Eight months remain on my Peruvian volunteer visa, yet it’s impossible to contemplate what awaits me upon repatriation to the US next March. Therefore I thought I’d ask fellow writer and solo traveler Alexis Grant about her experiences. Grant, a popular blogger, has written a travel memoir about quitting her job as a journalist to explore Africa as a solo traveler. Today she is what she calls “an entrepreneurial writer and digital strategist, with a focus on careers and the workplace“.
I hope that sharing this Grant Q&A helps to smooth the repatriation process for other expats who’ve been abroad at length.
Four tips you’d give expats about re-entry.
1. Expect to feel like a different person than you were before your travels. You’ll still be the same at your core, of course, but you’ll see things differently. That’s one of the benefits of traveling, so use it to your advantage!
2. Try not to be overwhelmed by the abundance of choice. Each time it feels overwhelming — whether you’re trying to choose a career path or cereal in the grocery store — remind yourself that you’re lucky to have all these choices. Pick one for now, and you can always change your mind later.
3. Continue to look for ways to push yourself outside your comfort zone. Travel isn’t the only way you can do that! If you go out of your way to try new experiences and meet new people, you can feel that thrill of “new” at home, too.
4. Use your experience to land the job you want. Travel can be an asset on your resume, so long as you present it the right way. Don’t treat it like an employment gap. Treat it like an awesome experience that makes you different and more interesting than other candidates.
ATW: Whilst in China, I knew a man in his 20s who worried that if he stayed too long abroad Corporate America would consider him “spoiled”. I liken that to a house frau decades-removed from the work force. What has your research shown about hiring repatriates? Does it matter what industry, age what you did abroad?
AG: It’s all about how you present your experience. You can learn lots of skills while abroad, whether you’re traveling or working. How can you use those skills and experiences to make yourself more marketable for your dream employer?
ATW: How should people who’ve been and/or worked abroad highlight their new skills into the job interview?
Don’t be afraid to mention your trip!
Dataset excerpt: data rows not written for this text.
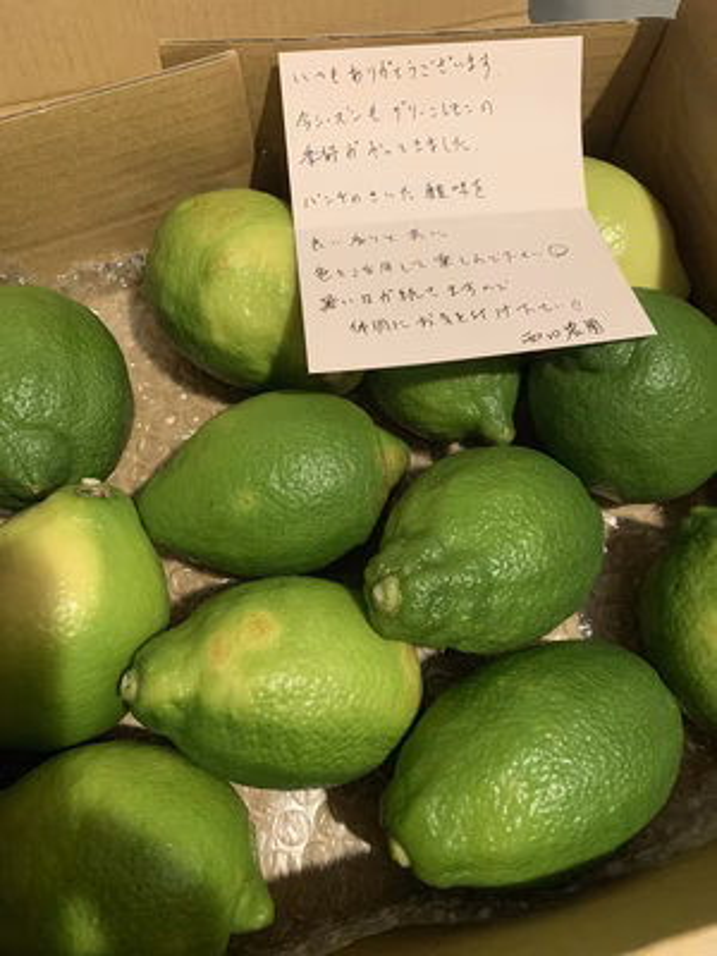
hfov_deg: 53.1
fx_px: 718
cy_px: 478
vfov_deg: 67.3
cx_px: 358
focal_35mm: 26
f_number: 1.8
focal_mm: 4.25
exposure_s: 1/48
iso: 320
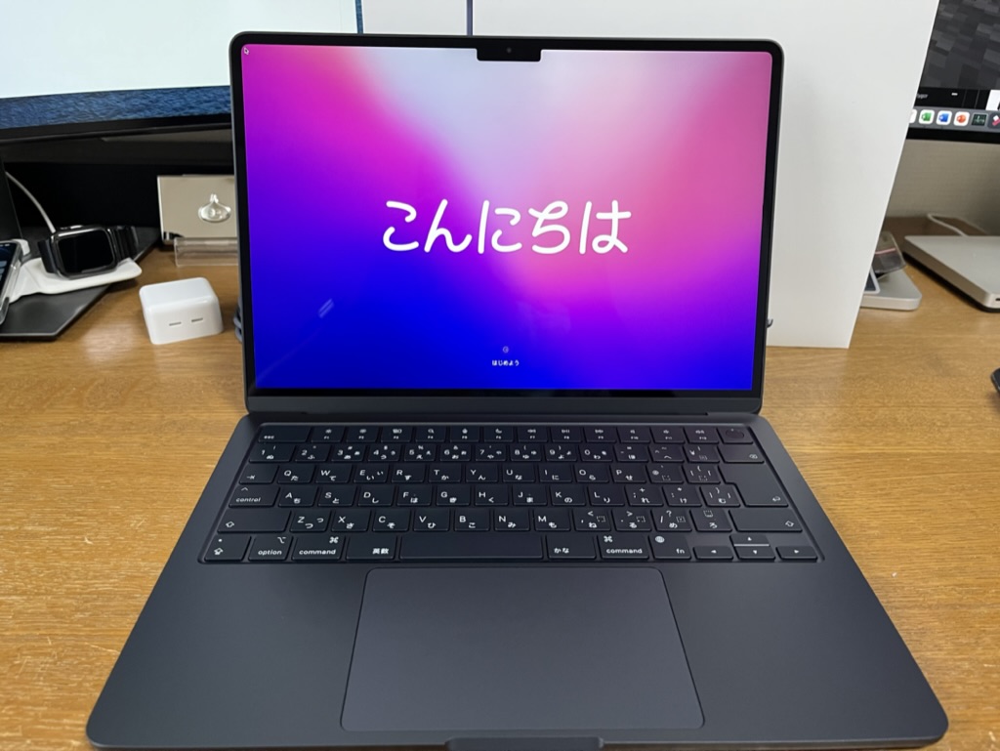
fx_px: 751
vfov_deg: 53.1
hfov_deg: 67.3
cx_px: 500
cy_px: 376
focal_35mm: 26
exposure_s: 1/60
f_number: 1.6
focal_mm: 5.1
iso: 200
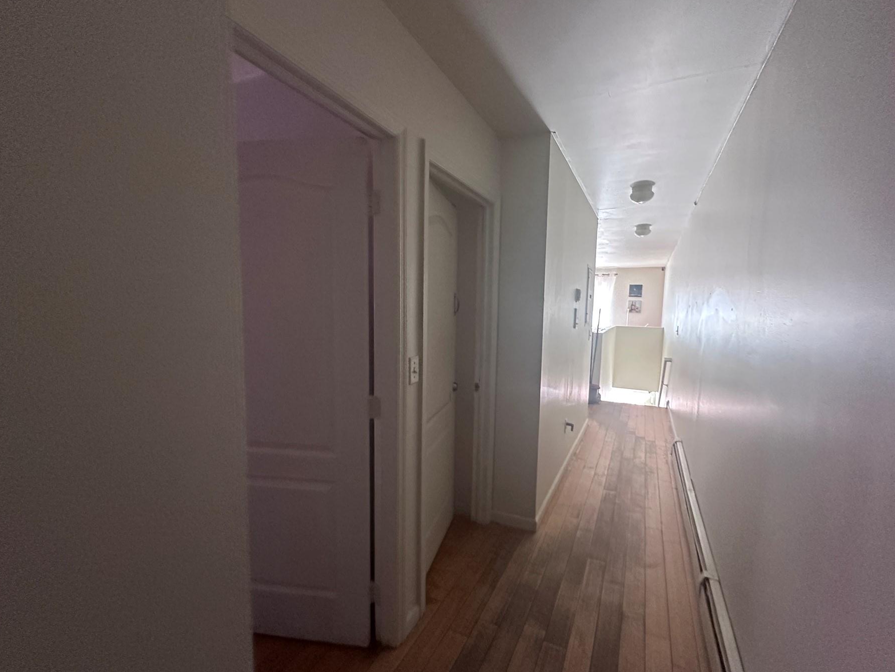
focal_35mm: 16
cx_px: 465
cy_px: 346
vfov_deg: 78.1
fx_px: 414
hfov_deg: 94.5
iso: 400
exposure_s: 1/60
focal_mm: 2.22
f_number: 2.2
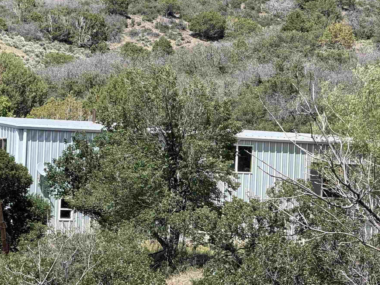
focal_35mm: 210
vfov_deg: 7.1
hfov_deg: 9.4
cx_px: 186
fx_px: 2306
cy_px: 81
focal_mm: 15.66
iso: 64
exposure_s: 1/1271
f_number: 2.8
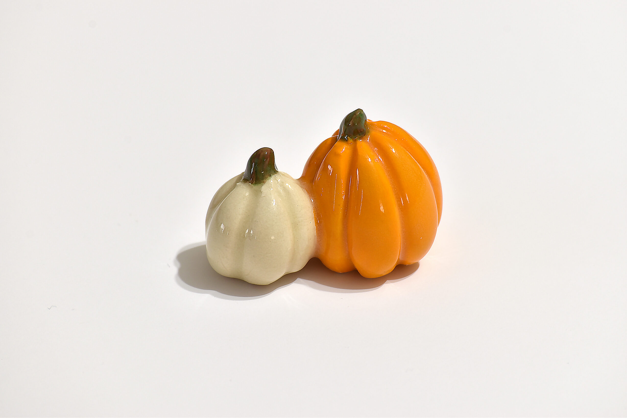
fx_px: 5225
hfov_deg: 6.9
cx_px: 314
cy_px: 209
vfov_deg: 4.6
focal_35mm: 300
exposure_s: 1/6
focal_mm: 200
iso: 160
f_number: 9
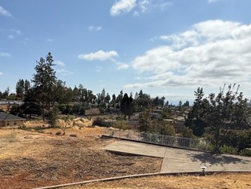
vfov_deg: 49.0
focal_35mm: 28
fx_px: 203
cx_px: 73
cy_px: 124
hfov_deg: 61.0
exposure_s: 1/3460
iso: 50
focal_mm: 2.22
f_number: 2.2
Employers like people who go after what they want, including travel. In other words, following that dream can help your career. And who knows, you and your interviewer might share a love for Thailand or Senegal or Tasmania.
ATW: What are employers hoping you won’t say?
Don’t put down your trip or yourself. Don’t talk about how you decided to travel only because you couldn’t land a job. Focus on the positives of your experience and how it makes you a better employee — and a better person. And show how your personality will fit into — and add to — the company culture.
ATW: What kind of industries will repatriates do well in? Where should they look?
It really depends on your skills, interests, experience and contacts. It makes sense that travelers would tend to go into international jobs, find their place in the travel industry, figure out how to use their foreign language skills, etc. But I don’t think there’s one career path that all travelers should take. It’s all about how you want to use your experience to move forward.
ATW: Where will your memoir be published?
It’s in my literary agent’s hands now, so it’s her responsibility to sell it to a publisher. If that doesn’t work, I’ll consider self-publishing. I’d like to get it out into the world in one form or another.
Follow Grant to glean tips on writing, gathering the courage to move abroad and/or recreate your career.
On Twitter: @alexisgrant


Or you could channel that energy into writing something more than a blog post about your experiences….
Those of us who go away for months or years at a time learn to love the fact that people don’t ask about our trips. No one will ever understand what it’s like to live abroad for extended periods until they’ve done it. Meanwhile your own eyes and heart grows larger bc of those trips. A schism develops between you and your friends back home because you’ll never be the same while their changes are far slower, far less dynamic, and (generally) far more traditional. It’s not a matter of superiority so much as it’s a matter of having chosen different paths. If you’re still able to communicate while traversing through on those divergent paths, good on both of ya.
Cheers. Enjoy the rest of your travels. Start writing.
While I’ve never been away more than 6 weeks at a time, it still is hard to settle in back home. The one thing that I find hard about readjustment is that no one wants to sit and listen to the million stories and observations I’ve accumulated. Yes, they read my blog (sometimes) and my FB posts (when they caught them in the stream), but nobody says, “Tell me all about it.” That’s because they’ve been moving on with their own life while I’ve been gone. I have to put a lot of energy into catching up with the lives of the people back home so there is little time to sit and reflect on or relive what I’ve just experienced.